**課題の指示:**
a. ジャーニーの新譜を論じた文章によると、新しいヴォーカリストは誰で、どこの出身ですか。
b. ジャーニーの新譜を論じた文章から、「(そうは言っても、出ただけでも感謝しなければ・・とは思いますが・・)」という語句のある箇所で始め、「フロンティアーズ」以来では?」の後で止めて、そのまま書き出してください。

**抜粋テキスト:**

ヴォーカリストがフィリピン出身のアーネル・ピネダに代わった新生ジャーニーの新譜、日本盤がようやく出ました。輸入盤は6月に出ていたので、60年代の日本と海外の時差を思わせるタイムラグは、まったく腹立たしい限りです。
(そうは言っても、出ただけでも感謝しなければ・・とは思いますが・・)
先代ヴォーカリストのスティーヴ・オウジェリーは大好きでした。スティーヴ・ペリーと遜色のないあまりもの激似ぶりに感心することしきりでしたが、アーネル・ピネダも同様、スティーヴ・ペリー時代を知ってる人の期待を裏切らない同タイプのヴォーカリストです。長いロックの歴史で、3人続けて似た声質の人物がリード・ヴォーカルに収まるのは初めてではないでしょうか?(厳密に言うと間にもう1人いたんですが、スタジオ録音を残せませんでしたしね・・)
肝心の内容ですが、ここしばらくAOR路線か、新機軸とか言って印象に残らないアルバムが続いていたので、ロック色の強いジャーニーらしいアルバムという意味では、それこそ「フロンティアーズ」以来では?
1曲目の「新たなる旅路(Never Walk Away)」は、見事の一言に尽きます。全盛時の名曲と並べても全く問題がない素晴らしい曲です。これ1曲だけでも買う価値はありますよ。メロディアスハードのお手本みたいな曲ですな。
残念ながら、この曲と同レベルで良い曲は無いですが、他の曲も全般的に十分合格点をあげて良いでしょう。キーボードのイントロが印象的な「失われた愛の導(Where Did I Lose Your Love)」や、ジョナサン・ケインらしいバラード「アフター・オール・ディーズ・イヤーズ」などは、やはりいいです。それとニール・ショーンのギターの感じが、ちょっと変わったような・・いい意味で荒々しく聞こえます。
2枚組仕様のこの作品、もう1枚はアーネルが歌った過去の名曲のリメイクベスト。アレンジに大きな違いはなく、安心して聞けますが、どうせならアレンジ変えて欲しかった・・。あまり意味の感じない作品ですね。初めてジャーニーを聞く人にはいいですけど・・
ところで、ビルボード・チャート最高5位になったって聞いたけど本当?ロックチャートとかそういう限定されたチャートではなくて?

**データ項目:**
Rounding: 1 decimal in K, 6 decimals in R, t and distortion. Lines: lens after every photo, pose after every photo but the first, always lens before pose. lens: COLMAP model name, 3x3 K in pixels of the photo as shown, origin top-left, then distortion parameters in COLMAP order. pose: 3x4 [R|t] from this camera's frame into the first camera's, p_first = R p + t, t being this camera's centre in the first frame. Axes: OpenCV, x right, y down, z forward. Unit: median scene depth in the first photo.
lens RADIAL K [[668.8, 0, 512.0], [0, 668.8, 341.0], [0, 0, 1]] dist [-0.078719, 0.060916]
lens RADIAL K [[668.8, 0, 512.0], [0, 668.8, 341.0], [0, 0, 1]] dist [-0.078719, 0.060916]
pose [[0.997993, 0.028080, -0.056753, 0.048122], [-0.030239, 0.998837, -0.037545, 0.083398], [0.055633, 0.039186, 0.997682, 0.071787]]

==

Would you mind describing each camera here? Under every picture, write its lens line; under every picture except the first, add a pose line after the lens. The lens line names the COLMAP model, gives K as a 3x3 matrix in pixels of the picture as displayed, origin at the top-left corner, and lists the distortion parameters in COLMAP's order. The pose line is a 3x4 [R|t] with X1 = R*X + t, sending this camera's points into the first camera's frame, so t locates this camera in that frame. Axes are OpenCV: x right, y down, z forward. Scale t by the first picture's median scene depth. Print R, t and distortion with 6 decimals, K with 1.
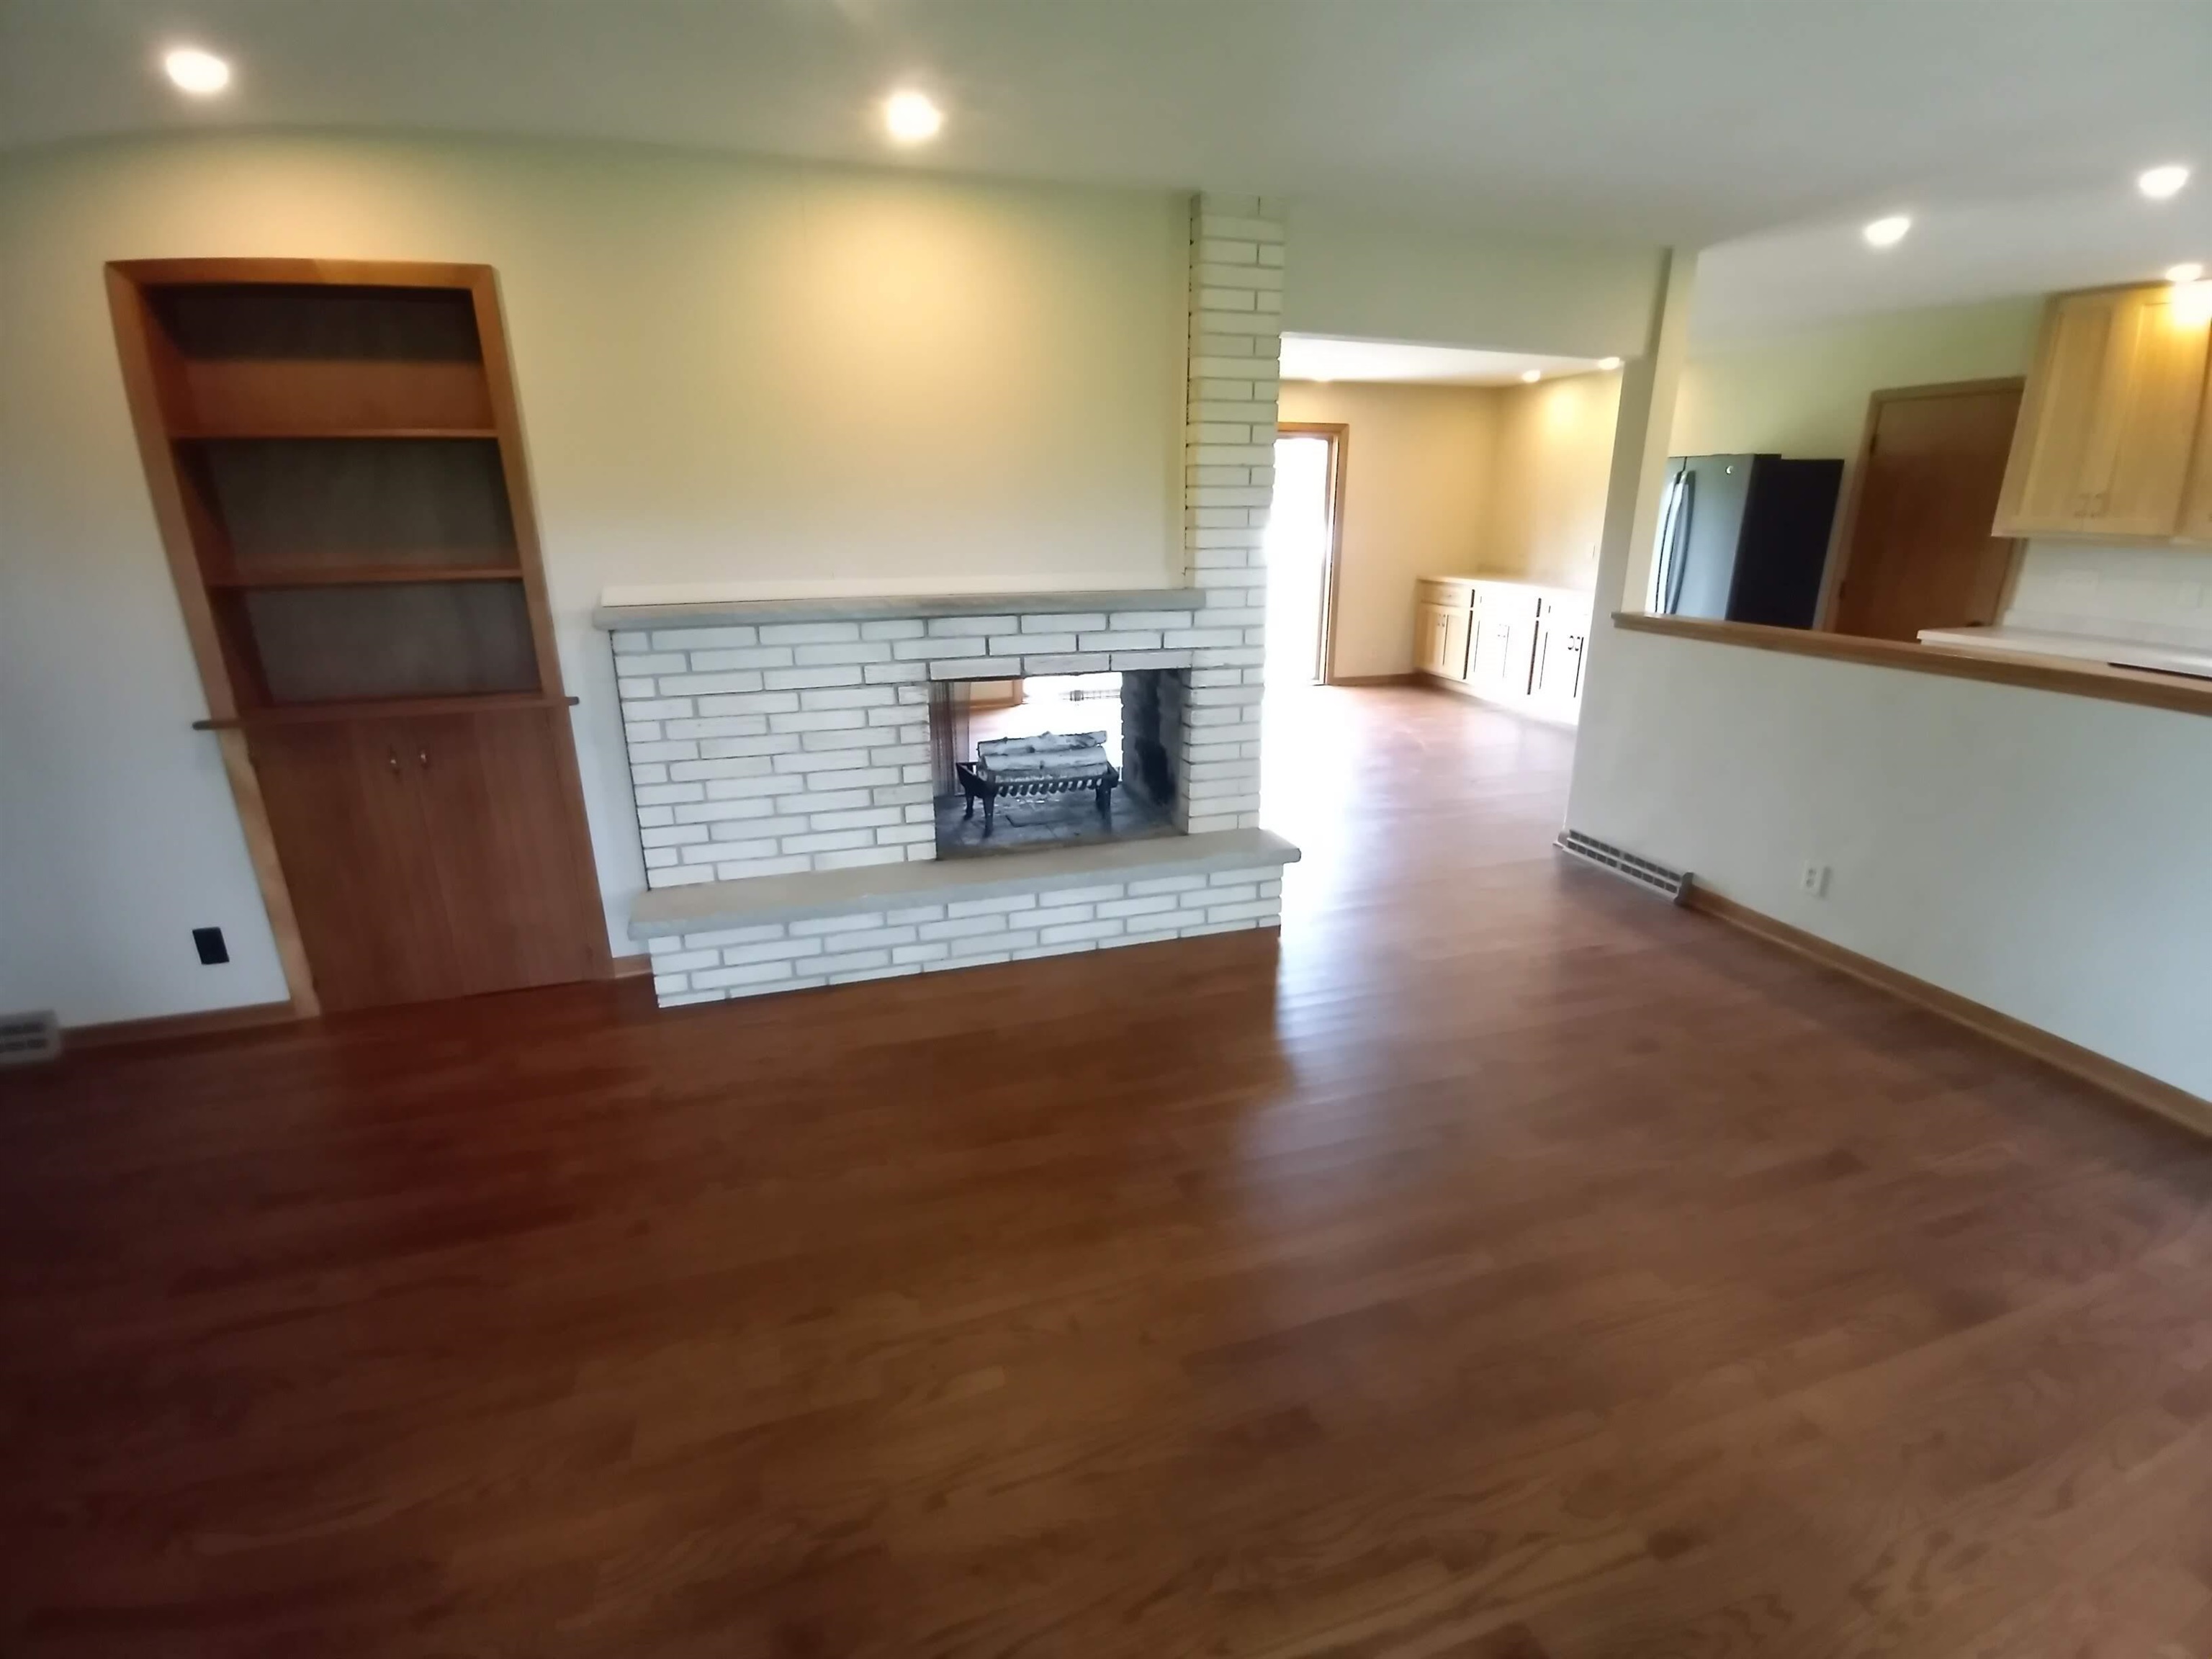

**解答:**
a. フィリピン出身のアーネル・ピネダです。

b.
(そうは言っても、出ただけでも感謝しなければ・・とは思いますが・・)
先代ヴォーカリストのスティーヴ・オウジェリーは大好きでした。スティーヴ・ペリーと遜色のないあまりもの激似ぶりに感心することしきりでしたが、アーネル・ピネダも同様、スティーヴ・ペリー時代を知ってる人の期待を裏切らない同タイプのヴォーカリストです。長いロックの歴史で、3人続けて似た声質の人物がリード・ヴォーカルに収まるのは初めてではないでしょうか?(厳密に言うと間にもう1人いたんですが、スタジオ録音を残せませんでしたしね・・)
肝心の内容ですが、ここしばらくAOR路線か、新機軸とか言って印象に残らないアルバムが続いていたので、ロック色の強いジャーニーらしいアルバムという意味では、それこそ「フロンティアーズ」以来では?